North Dakota had a chance to win it about a minute in, but a rush with UND’s top line on the ice didn’t yield the game-winning goal. Instead, White picked up the puck after Corban Knight’s shot was blocked, then made a great pass from his own zone all the way down to a waiting Walters. Walters came all the way across Dell from left to right and got the game-winner over Dell’s pad glove side.

“When both teams are playing hard, you hope for a bounce of the puck, and we got that,” Blais said. “They got the shot — it could have gone in, but we blocked the shot. Then Matt White makes a great play off the neutral zone transition and we ended up scoring a great goal in overtime.”

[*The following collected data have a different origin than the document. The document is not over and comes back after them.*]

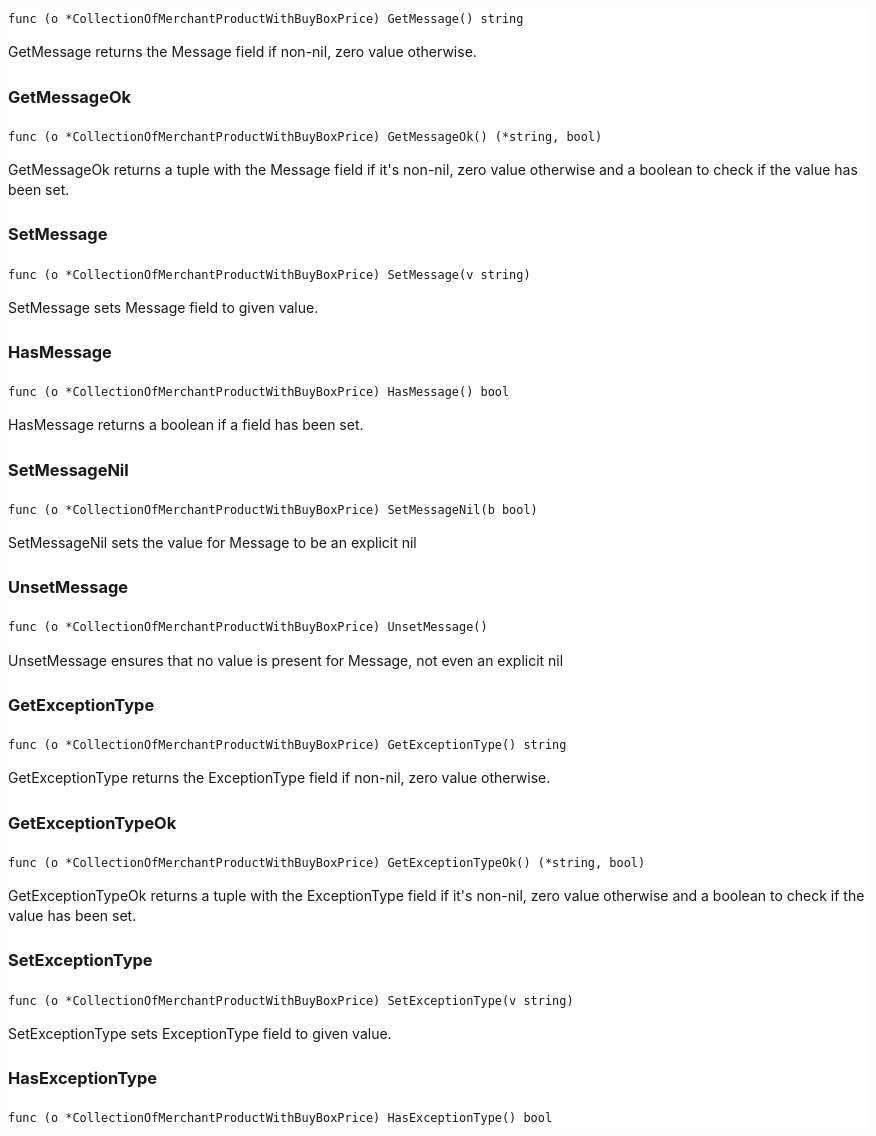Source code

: `func (o *CollectionOfMerchantProductWithBuyBoxPrice) GetMessage() string`

GetMessage returns the Message field if non-nil, zero value otherwise.

### GetMessageOk

`func (o *CollectionOfMerchantProductWithBuyBoxPrice) GetMessageOk() (*string, bool)`

GetMessageOk returns a tuple with the Message field if it's non-nil, zero value otherwise
and a boolean to check if the value has been set.

### SetMessage

`func (o *CollectionOfMerchantProductWithBuyBoxPrice) SetMessage(v string)`

SetMessage sets Message field to given value.

### HasMessage

`func (o *CollectionOfMerchantProductWithBuyBoxPrice) HasMessage() bool`

HasMessage returns a boolean if a field has been set.

### SetMessageNil

`func (o *CollectionOfMerchantProductWithBuyBoxPrice) SetMessageNil(b bool)`

 SetMessageNil sets the value for Message to be an explicit nil

### UnsetMessage
`func (o *CollectionOfMerchantProductWithBuyBoxPrice) UnsetMessage()`

UnsetMessage ensures that no value is present for Message, not even an explicit nil
### GetExceptionType

`func (o *CollectionOfMerchantProductWithBuyBoxPrice) GetExceptionType() string`

GetExceptionType returns the ExceptionType field if non-nil, zero value otherwise.

### GetExceptionTypeOk

`func (o *CollectionOfMerchantProductWithBuyBoxPrice) GetExceptionTypeOk() (*string, bool)`

GetExceptionTypeOk returns a tuple with the ExceptionType field if it's non-nil, zero value otherwise
and a boolean to check if the value has been set.

### SetExceptionType

`func (o *CollectionOfMerchantProductWithBuyBoxPrice) SetExceptionType(v string)`

SetExceptionType sets ExceptionType field to given value.

### HasExceptionType

`func (o *CollectionOfMerchantProductWithBuyBoxPrice) HasExceptionType() bool`
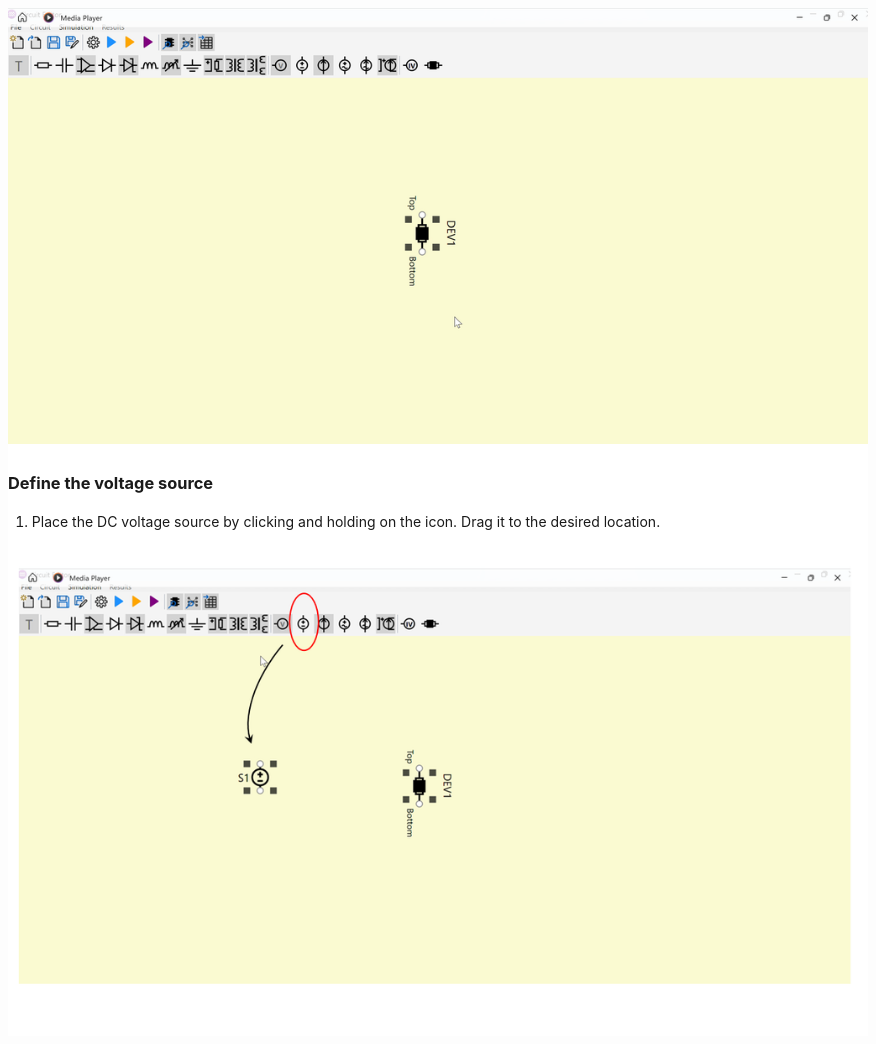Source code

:   <img src="/img/tutorial-extras/pn-junction/image25.png"/>
</p>

### Define the voltage source

1. Place the DC voltage source by clicking and holding on the icon.  Drag it to the desired location.
<p align="center">
  <img src="/img/tutorial-extras/pn-junction/image27.png"/>
</p>
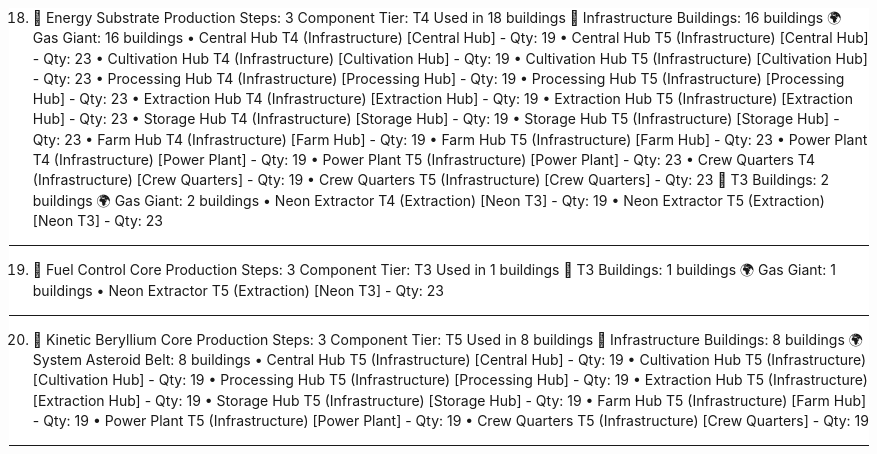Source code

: 18. 🔴 Energy Substrate
   Production Steps: 3
   Component Tier: T4
   Used in 18 buildings
   📍 Infrastructure Buildings: 16 buildings
      🌍 Gas Giant: 16 buildings
         • Central Hub T4 (Infrastructure) [Central Hub] - Qty: 19
         • Central Hub T5 (Infrastructure) [Central Hub] - Qty: 23
         • Cultivation Hub T4 (Infrastructure) [Cultivation Hub] - Qty: 19
         • Cultivation Hub T5 (Infrastructure) [Cultivation Hub] - Qty: 23
         • Processing Hub T4 (Infrastructure) [Processing Hub] - Qty: 19
         • Processing Hub T5 (Infrastructure) [Processing Hub] - Qty: 23
         • Extraction Hub T4 (Infrastructure) [Extraction Hub] - Qty: 19
         • Extraction Hub T5 (Infrastructure) [Extraction Hub] - Qty: 23
         • Storage Hub T4 (Infrastructure) [Storage Hub] - Qty: 19
         • Storage Hub T5 (Infrastructure) [Storage Hub] - Qty: 23
         • Farm Hub T4 (Infrastructure) [Farm Hub] - Qty: 19
         • Farm Hub T5 (Infrastructure) [Farm Hub] - Qty: 23
         • Power Plant T4 (Infrastructure) [Power Plant] - Qty: 19
         • Power Plant T5 (Infrastructure) [Power Plant] - Qty: 23
         • Crew Quarters T4 (Infrastructure) [Crew Quarters] - Qty: 19
         • Crew Quarters T5 (Infrastructure) [Crew Quarters] - Qty: 23
   📍 T3 Buildings: 2 buildings
      🌍 Gas Giant: 2 buildings
         • Neon Extractor T4 (Extraction) [Neon T3] - Qty: 19
         • Neon Extractor T5 (Extraction) [Neon T3] - Qty: 23
----------------------------------------

19. 🔴 Fuel Control Core
   Production Steps: 3
   Component Tier: T3
   Used in 1 buildings
   📍 T3 Buildings: 1 buildings
      🌍 Gas Giant: 1 buildings
         • Neon Extractor T5 (Extraction) [Neon T3] - Qty: 23
----------------------------------------

20. 🔴 Kinetic Beryllium Core
   Production Steps: 3
   Component Tier: T5
   Used in 8 buildings
   📍 Infrastructure Buildings: 8 buildings
      🌍 System Asteroid Belt: 8 buildings
         • Central Hub T5 (Infrastructure) [Central Hub] - Qty: 19
         • Cultivation Hub T5 (Infrastructure) [Cultivation Hub] - Qty: 19
         • Processing Hub T5 (Infrastructure) [Processing Hub] - Qty: 19
         • Extraction Hub T5 (Infrastructure) [Extraction Hub] - Qty: 19
         • Storage Hub T5 (Infrastructure) [Storage Hub] - Qty: 19
         • Farm Hub T5 (Infrastructure) [Farm Hub] - Qty: 19
         • Power Plant T5 (Infrastructure) [Power Plant] - Qty: 19
         • Crew Quarters T5 (Infrastructure) [Crew Quarters] - Qty: 19
----------------------------------------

John Faulkner, playing in his first game since a 7-3 loss to Denver on November 18, had 24 saves in his fifth victory of the season (5-4-0). North Dakota’s Aaron Dell finished with 33 saves in the overtime loss (5-7-1).

North Dakota drops back to the .500 mark, snapping a four-game winning streak in the process. They’ll look to earn their third split with Omaha in as many series with the relatively-new WCHA foes Saturday night.

“Tomorrow, we just have to get going and get a grind game and play down in their end,” Rowney said. “We have to create our chances; we can’t expect anything.”